凪くんの隣にはおじいさんらしき人がいたのだが、それが汀次さんだった。

その時すでに夕さんは亡くなっていて、凪くんは夕さんの実家に預けられていたのだ。

昊さんは後悔した。

自分が連絡を絶やしてしまったせいで夕さんの死に際に会えなかった、と。

夕さんは何度も自分を助けようとしてくれていたのに、自分は夕さんが苦しい時や辛い時に側にいられなかった、と。

昊さんはその事実を汀次さんから聞き、謝ったという。

でも、汀次さんは母を責めたりしなかった。

その代わりに、汀次さんは母に夕さんの学生時代の話をした。

汀次さんが嬉しそうに話す姿を見て母は救われた。

そして、思い出した。

高校の1年後輩に"海の声が聞こえる"という不思議な少女がいたことを。

その少女はいじめを受けて孤立し、海に最も近い白浪神社に行って海神様に毎日お願いをしていた。

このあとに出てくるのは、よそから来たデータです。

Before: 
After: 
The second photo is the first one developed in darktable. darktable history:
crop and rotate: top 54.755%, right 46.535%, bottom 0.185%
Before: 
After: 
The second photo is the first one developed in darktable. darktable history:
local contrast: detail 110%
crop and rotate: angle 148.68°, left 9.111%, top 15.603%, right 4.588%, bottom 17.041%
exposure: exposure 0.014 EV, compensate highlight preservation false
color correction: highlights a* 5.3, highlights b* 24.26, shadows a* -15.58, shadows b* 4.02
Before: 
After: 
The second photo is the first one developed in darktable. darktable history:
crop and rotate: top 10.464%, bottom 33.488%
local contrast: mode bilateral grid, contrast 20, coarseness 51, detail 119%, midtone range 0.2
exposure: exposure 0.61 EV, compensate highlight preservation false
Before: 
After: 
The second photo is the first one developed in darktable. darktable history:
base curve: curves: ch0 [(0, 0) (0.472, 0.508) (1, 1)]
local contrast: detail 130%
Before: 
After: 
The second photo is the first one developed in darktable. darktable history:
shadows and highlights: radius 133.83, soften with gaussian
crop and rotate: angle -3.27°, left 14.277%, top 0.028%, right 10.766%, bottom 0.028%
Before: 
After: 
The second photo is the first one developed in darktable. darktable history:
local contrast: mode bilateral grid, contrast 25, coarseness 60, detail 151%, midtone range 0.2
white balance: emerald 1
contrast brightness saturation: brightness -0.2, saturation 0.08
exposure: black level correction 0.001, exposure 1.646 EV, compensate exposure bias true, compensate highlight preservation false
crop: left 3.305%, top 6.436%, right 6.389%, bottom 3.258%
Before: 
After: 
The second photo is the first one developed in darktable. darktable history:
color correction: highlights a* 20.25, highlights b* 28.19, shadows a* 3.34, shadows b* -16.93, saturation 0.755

母はその少女の後をつけて行き、彼女が願いを捧げるその隣で、少女と同じことを願った。

少女...夕さんは、母に夕日と混じり合ったオレンジ色の笑みを向けてくれた。


2人の願い事は、



"皆が心の底から幸せだと思える世界になりますように"



それは、

凪くんと同じ願いだった。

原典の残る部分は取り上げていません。